__Task a__
Translate this sentence from the post about training installers into Spanish: "Then I’ve got the guys that might take 4 or 5 hours, but their installs are impeccable."

__Excerpt provided__
>>>

It’s interesting reading responses, definitely two different
cultures. I was raised in the midst of both really, luckily I stuck
to the former, not the current, and therefor to me hustle makes
sense. It’s about having a sense of pride for yourself and your
work. I can definitely see the division amongst my team though, as
I have young and old, from all different backgrounds. I have a team
of 6 installers, with an 7th that is my senior employee that I’ve
recently transitioned to ‘Lead Tech’. He’s a bit of a facilitator,
someone I can rely on to train new hires, audit installs, fix major
issues, etc. I’ve dealt with most issues mentioned, I’ve got the
guys that fly through jobs, can do 7 a day, but the quality lacks.
Then I’ve got the guys that might take 4 or 5 hours, but their
installs are impeccable. The main reason I started the ‘Lead Tech’
role, was to find a happy medium to all the different methods, so
that at the end of the day, the customer is satisfied for many years
to come. I think that’s my major takeaway, is regardless of how
long it takes, aside from obvious economics, as long as the job is a
quality job and the customer is satisfied, it’s a job well done.
As far as training new hires. We have always done that through
osmosis. We spend the first few days in the classroom, giving a
basic orientation of who we are, and what are system is like. I
give some RF training, so they understand it’s not magic, it’s not a
laser, there is science behind the actual physical structure of RF.
Then I pair them up with a senior tech, now the Lead Tech, and send
them on their way. They spend the first 30-60 days of their 90 days
with that tech, learning efficient ways to install, and slowly
taking on tasks as the Lead tech assigns. Eventually, working into
a role of doing the whole job while the Lead follows. During this
time frame we have break out sessions as needed. Early on I do a
break out session on tower safety, and we do follow up meetings with
them and the Lead tech to see how they are progressing, and I tweak
their training as needed to address concerns or short comings.

<<<

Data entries
>>>

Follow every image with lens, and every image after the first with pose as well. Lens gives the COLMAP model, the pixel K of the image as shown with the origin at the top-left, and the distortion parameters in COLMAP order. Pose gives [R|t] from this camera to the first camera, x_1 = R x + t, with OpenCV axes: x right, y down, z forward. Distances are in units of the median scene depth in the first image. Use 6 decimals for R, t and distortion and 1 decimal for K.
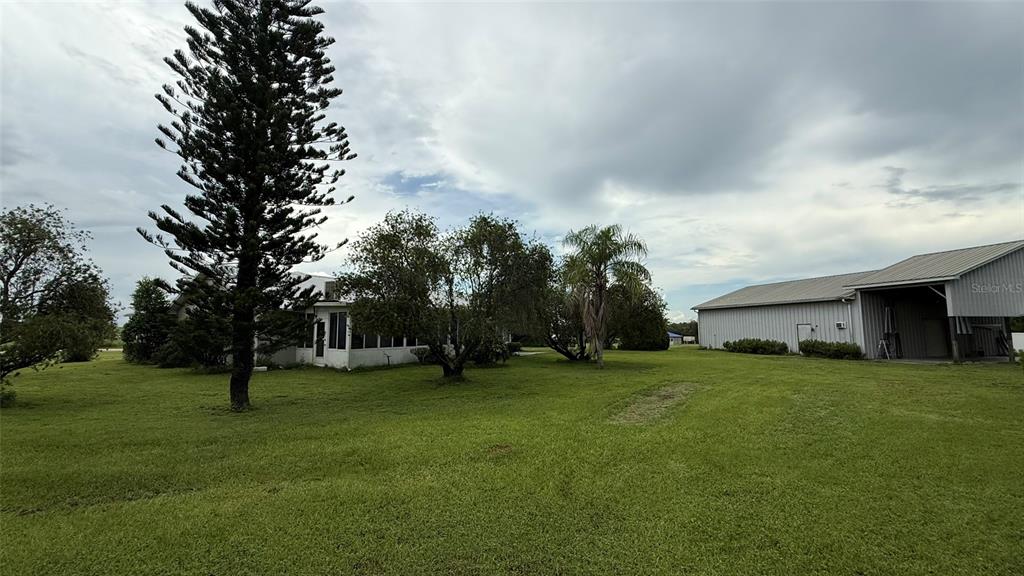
lens RADIAL K [[398.6, 0, 508.7], [0, 398.6, 287.0], [0, 0, 1]] dist [0.000204, 0.000231]
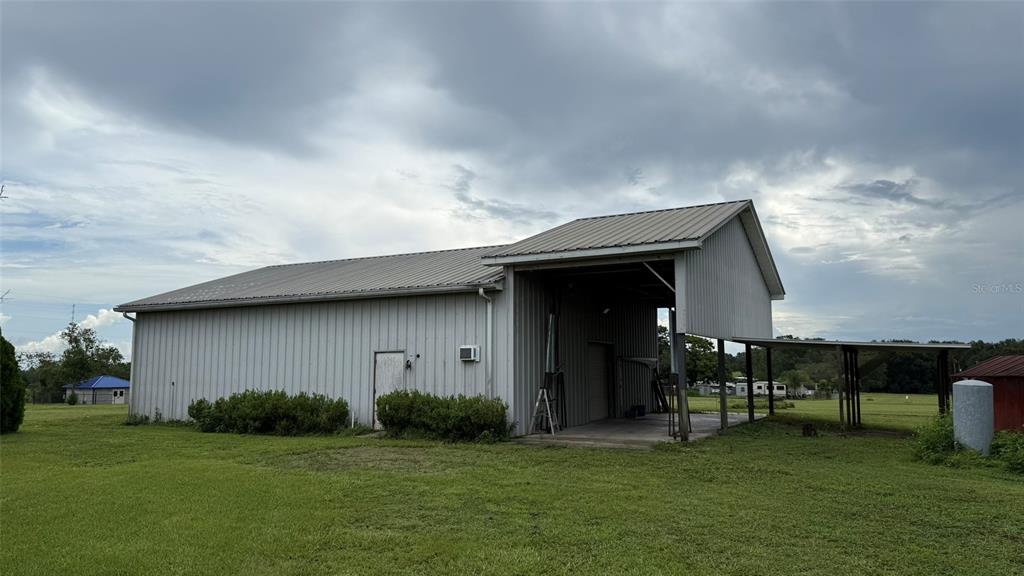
lens RADIAL K [[702.0, 0, 512.0], [0, 702.0, 288.0], [0, 0, 1]] dist [0.118491, -0.162442]
pose [[0.651479, 0.095005, 0.752694, 0.296924], [-0.082733, 0.995108, -0.053994, 0.060028], [-0.754142, -0.027097, 0.656152, 0.465250]]
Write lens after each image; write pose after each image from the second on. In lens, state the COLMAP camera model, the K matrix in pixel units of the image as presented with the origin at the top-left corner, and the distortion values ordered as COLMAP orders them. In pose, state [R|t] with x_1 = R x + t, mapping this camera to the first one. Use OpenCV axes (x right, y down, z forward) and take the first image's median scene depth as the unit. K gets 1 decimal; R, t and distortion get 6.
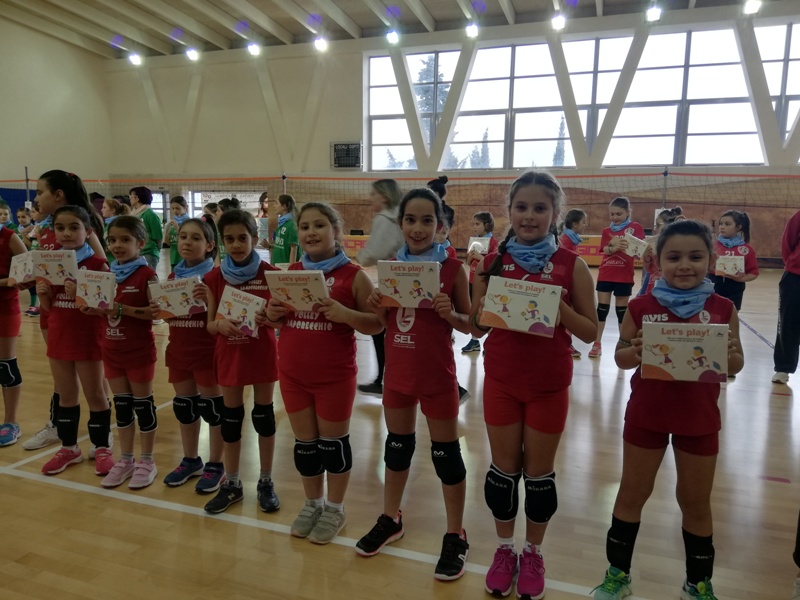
lens RADIAL K [[602.7, 0, 406.6], [0, 602.7, 292.1], [0, 0, 1]] dist [0.024558, -0.029606]
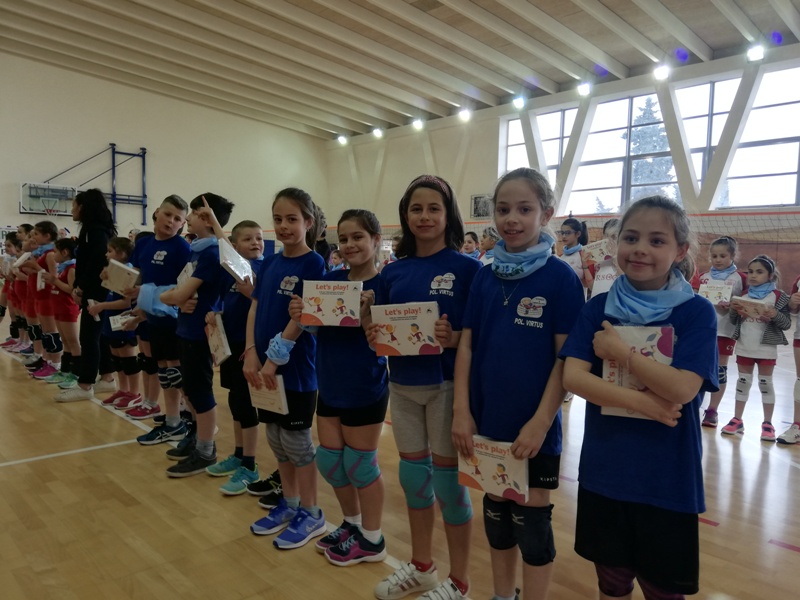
lens RADIAL K [[602.7, 0, 401.1], [0, 602.7, 302.6], [0, 0, 1]] dist [0.024558, -0.029606]
pose [[0.894621, 0.028317, -0.445928, 0.318174], [-0.052613, 0.997723, -0.042194, 0.014434], [0.443718, 0.061209, 0.894074, -0.102025]]
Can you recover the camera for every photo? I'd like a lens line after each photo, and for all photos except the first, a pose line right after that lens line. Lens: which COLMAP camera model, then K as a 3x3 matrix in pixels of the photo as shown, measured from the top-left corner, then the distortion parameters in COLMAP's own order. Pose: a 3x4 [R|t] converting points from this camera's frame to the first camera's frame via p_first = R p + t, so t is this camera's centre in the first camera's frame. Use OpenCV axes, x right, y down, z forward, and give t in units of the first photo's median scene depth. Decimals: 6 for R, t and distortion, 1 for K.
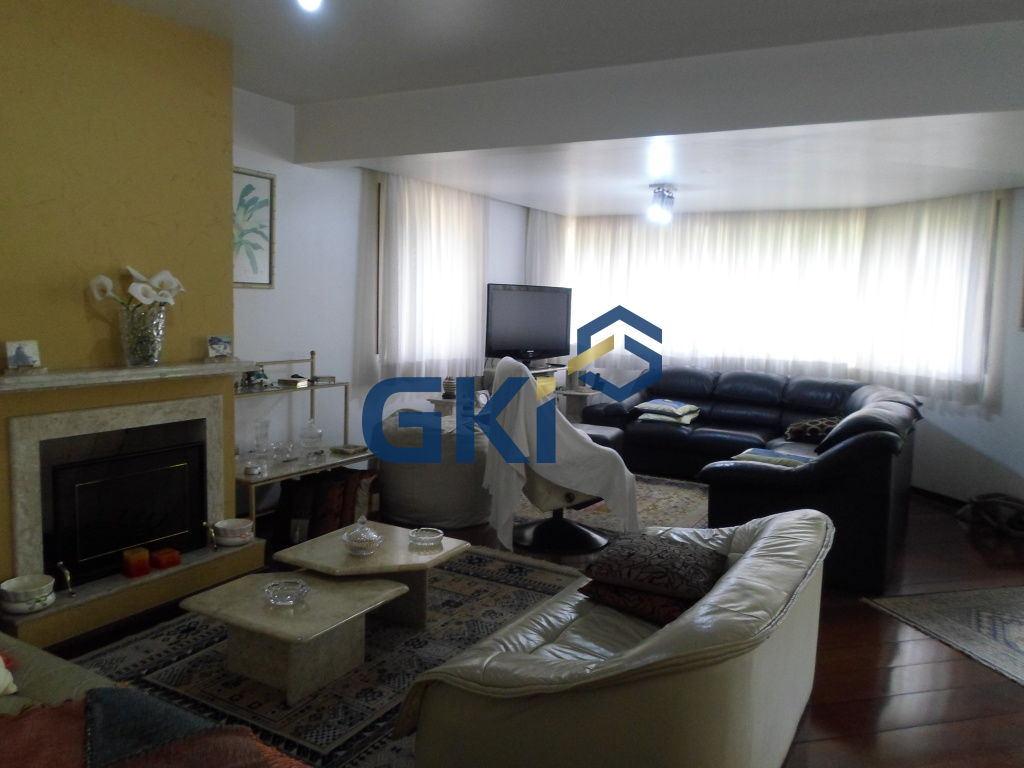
lens RADIAL K [[776.4, 0, 512.0], [0, 776.4, 384.0], [0, 0, 1]] dist [-0.006594, 0.000839]
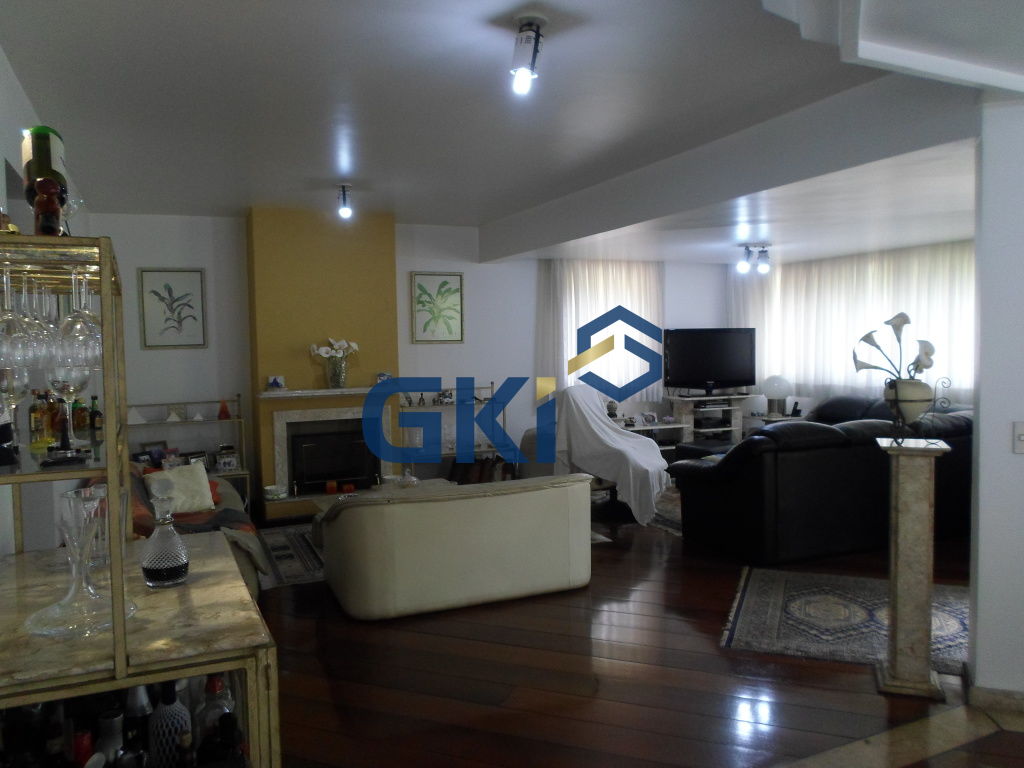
lens RADIAL K [[761.5, 0, 512.0], [0, 761.5, 384.0], [0, 0, 1]] dist [-0.002466, 0.000570]
pose [[0.815710, -0.007507, -0.578412, 0.789218], [-0.021993, 0.998790, -0.043977, 0.032953], [0.578042, 0.048593, 0.814559, -0.250481]]
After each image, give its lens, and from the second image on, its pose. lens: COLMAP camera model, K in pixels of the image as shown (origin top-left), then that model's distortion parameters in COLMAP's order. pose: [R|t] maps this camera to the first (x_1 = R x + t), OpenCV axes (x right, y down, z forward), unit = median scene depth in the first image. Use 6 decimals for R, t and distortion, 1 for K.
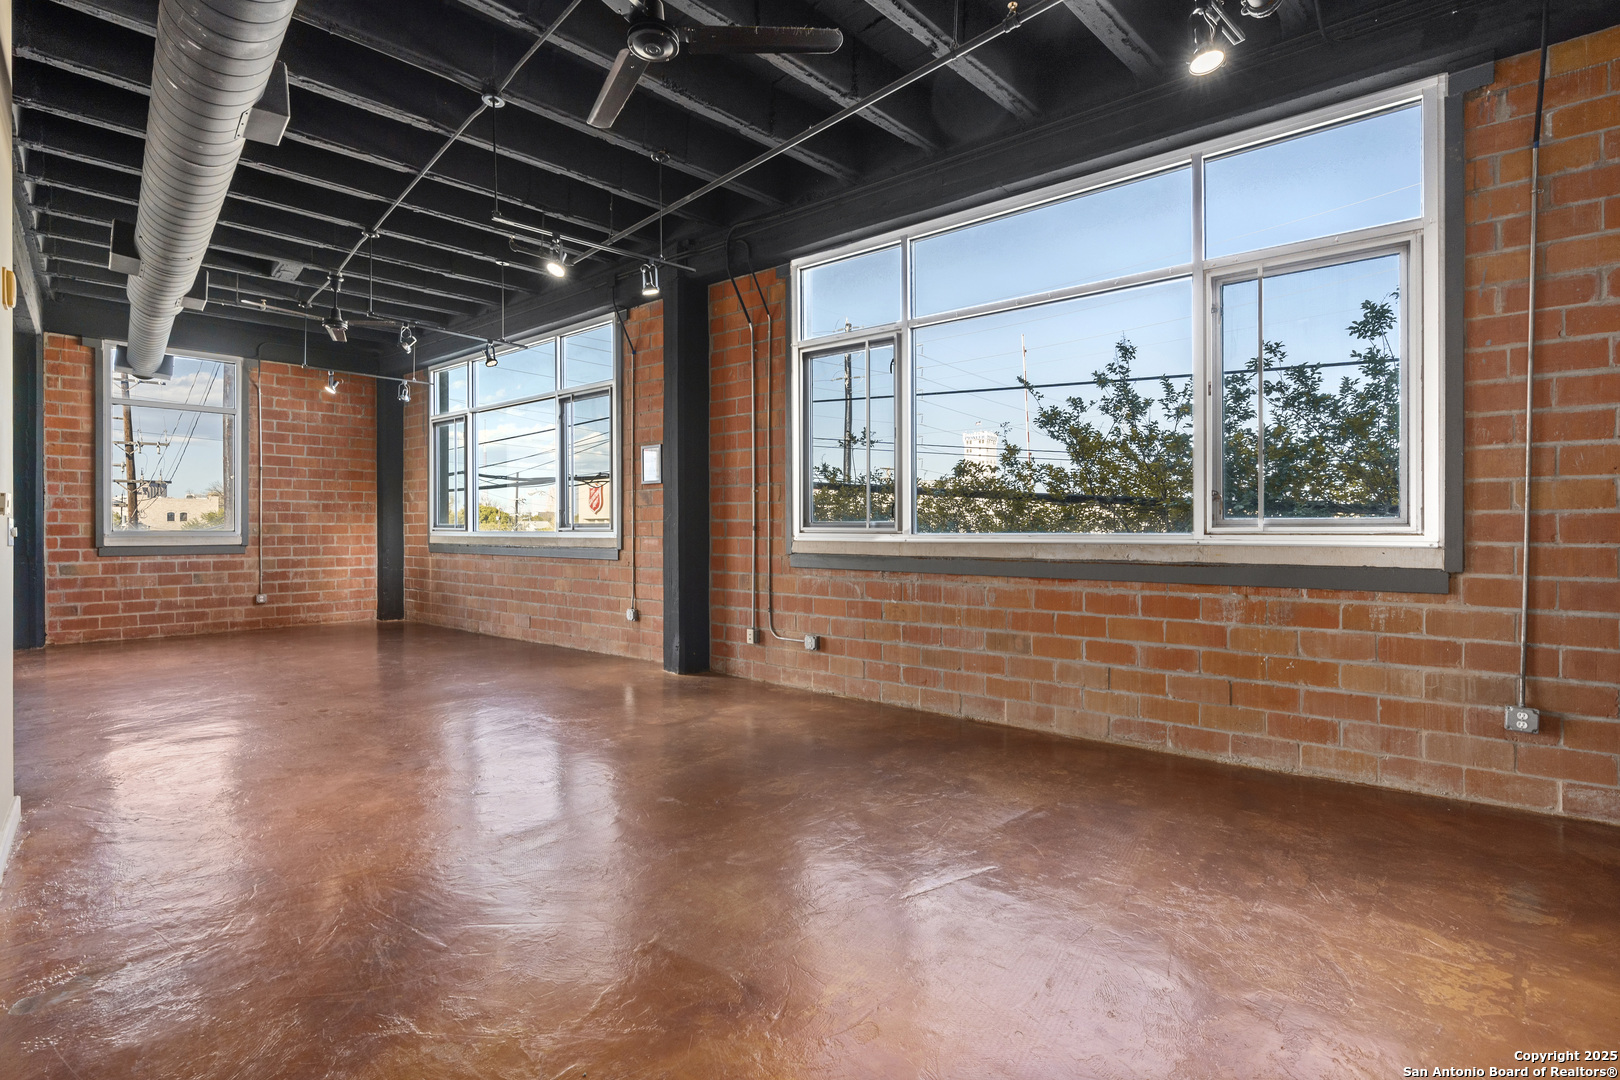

<<<

__Task b__
From the data entries, extract the lines between the one holding "Write lens after" and the one holding "302.6], [0, 0, 1]] dist [0.024558, -0.029606]", inclusive. Leave the pictures out of your answer.

__Exercise result a__
Luego tengo a los que pueden tardar 4 o 5 horas, pero sus instalaciones son impecables.

__Exercise result b__
Write lens after each image; write pose after each image from the second on. In lens, state the COLMAP camera model, the K matrix in pixel units of the image as presented with the origin at the top-left corner, and the distortion values ordered as COLMAP orders them. In pose, state [R|t] with x_1 = R x + t, mapping this camera to the first one. Use OpenCV axes (x right, y down, z forward) and take the first image's median scene depth as the unit. K gets 1 decimal; R, t and distortion get 6.
lens RADIAL K [[602.7, 0, 406.6], [0, 602.7, 292.1], [0, 0, 1]] dist [0.024558, -0.029606]
lens RADIAL K [[602.7, 0, 401.1], [0, 602.7, 302.6], [0, 0, 1]] dist [0.024558, -0.029606]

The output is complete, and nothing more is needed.